Зима в Лиссабоне - Молина Антонио Муньос. Страница 43
— Она придет сегодня? — Билли Сван повернулся к Биральбо медленно и устало, так же, как говорил: за каждым его словом стояла своя история.
— Она уехала, — ответил Биральбо.
— Куда? — Билли Сван глотнул сока с выражением отвращения и покорности, чуть ли не с ностальгией.
— Не знаю, — сказал Биральбо. — Я хотел, чтобы она уехала.
— Она вернется. — Билли протянул руку, Биральбо помог ему подняться и почувствовал, что тот почти невесом.

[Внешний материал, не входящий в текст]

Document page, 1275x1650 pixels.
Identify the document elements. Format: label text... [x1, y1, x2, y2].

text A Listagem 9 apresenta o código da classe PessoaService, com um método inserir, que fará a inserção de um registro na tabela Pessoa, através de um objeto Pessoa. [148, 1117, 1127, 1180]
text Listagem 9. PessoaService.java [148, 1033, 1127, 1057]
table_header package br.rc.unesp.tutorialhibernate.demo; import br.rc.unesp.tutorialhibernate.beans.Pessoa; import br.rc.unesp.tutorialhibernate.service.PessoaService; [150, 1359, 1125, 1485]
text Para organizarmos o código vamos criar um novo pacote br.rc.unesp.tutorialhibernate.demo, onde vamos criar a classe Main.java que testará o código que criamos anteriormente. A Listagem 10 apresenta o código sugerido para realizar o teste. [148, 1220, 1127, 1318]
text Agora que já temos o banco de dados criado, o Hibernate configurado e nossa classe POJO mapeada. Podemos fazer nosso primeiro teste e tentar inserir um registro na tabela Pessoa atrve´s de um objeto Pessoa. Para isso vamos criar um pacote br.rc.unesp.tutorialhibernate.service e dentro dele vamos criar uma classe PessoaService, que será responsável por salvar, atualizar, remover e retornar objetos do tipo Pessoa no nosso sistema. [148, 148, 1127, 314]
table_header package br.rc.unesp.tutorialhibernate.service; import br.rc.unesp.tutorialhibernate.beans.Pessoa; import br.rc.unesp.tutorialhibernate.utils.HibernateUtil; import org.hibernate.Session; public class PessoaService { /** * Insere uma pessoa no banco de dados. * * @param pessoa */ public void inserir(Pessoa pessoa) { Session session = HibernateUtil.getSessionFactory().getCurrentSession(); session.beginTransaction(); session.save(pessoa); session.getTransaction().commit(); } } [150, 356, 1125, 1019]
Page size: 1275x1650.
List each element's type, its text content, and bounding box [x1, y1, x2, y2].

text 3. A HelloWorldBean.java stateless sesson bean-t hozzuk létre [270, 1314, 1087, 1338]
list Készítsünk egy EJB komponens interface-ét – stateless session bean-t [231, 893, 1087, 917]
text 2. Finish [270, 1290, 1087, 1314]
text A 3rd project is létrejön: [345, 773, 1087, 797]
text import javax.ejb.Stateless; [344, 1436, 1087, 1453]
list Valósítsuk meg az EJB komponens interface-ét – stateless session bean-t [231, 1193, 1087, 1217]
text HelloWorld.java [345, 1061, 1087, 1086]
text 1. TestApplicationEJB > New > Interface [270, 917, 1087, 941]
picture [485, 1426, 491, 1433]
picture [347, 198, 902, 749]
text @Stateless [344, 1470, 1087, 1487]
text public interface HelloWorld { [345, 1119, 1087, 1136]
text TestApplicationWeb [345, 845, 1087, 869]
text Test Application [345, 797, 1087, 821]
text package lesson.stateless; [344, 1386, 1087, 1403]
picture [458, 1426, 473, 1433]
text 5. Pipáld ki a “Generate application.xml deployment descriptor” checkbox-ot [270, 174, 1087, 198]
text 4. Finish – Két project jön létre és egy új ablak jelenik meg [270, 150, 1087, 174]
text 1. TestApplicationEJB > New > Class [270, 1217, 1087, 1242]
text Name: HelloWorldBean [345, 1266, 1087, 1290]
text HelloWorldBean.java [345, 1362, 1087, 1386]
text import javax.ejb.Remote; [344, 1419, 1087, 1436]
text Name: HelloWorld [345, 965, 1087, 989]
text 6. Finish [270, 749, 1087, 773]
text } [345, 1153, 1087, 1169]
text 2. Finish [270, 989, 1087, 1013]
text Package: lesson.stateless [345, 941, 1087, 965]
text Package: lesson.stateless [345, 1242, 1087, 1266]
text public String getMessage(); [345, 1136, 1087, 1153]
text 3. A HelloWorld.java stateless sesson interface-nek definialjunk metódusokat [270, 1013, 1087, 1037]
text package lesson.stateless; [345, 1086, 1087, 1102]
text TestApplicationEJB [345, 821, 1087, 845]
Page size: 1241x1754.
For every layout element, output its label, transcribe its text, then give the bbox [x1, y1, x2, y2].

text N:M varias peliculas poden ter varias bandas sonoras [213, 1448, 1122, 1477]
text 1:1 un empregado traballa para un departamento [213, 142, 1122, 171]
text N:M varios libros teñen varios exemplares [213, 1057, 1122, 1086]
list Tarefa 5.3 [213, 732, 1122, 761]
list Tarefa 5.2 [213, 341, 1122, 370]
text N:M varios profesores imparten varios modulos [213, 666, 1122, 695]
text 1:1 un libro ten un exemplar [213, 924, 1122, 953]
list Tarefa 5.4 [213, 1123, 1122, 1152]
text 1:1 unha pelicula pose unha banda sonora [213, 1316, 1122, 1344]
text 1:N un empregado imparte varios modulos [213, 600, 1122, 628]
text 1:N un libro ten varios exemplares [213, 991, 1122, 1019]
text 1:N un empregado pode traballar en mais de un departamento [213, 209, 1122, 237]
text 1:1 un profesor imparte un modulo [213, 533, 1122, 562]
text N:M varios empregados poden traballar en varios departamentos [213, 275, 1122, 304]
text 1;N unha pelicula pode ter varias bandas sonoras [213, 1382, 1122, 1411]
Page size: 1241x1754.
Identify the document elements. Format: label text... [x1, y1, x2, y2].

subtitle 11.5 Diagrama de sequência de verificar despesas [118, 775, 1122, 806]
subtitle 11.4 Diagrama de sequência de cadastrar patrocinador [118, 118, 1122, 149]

— Девять, — сказал Оскар. — Пора выходить. — Очень близко, за сценой, слышался гул толпы. Этот звук пугал Биральбо, как рокот моря в темноте.
— Я сорок лет зарабатываю этим на жизнь. — Билли Сван шел, опираясь на локоть Биральбо и крепко, будто боясь потерять, прижимая трубу к груди. — Но до сих пор не понимаю, ни зачем они приходят нас слушать, ни зачем мы им играем.
— Мы играем не им, Билли, — возразил Оскар. Все четверо, вместе с ударником, блондинистым французом Баби, стояли в конце коридора у занавеса, свет со сцены уже озарял их лица.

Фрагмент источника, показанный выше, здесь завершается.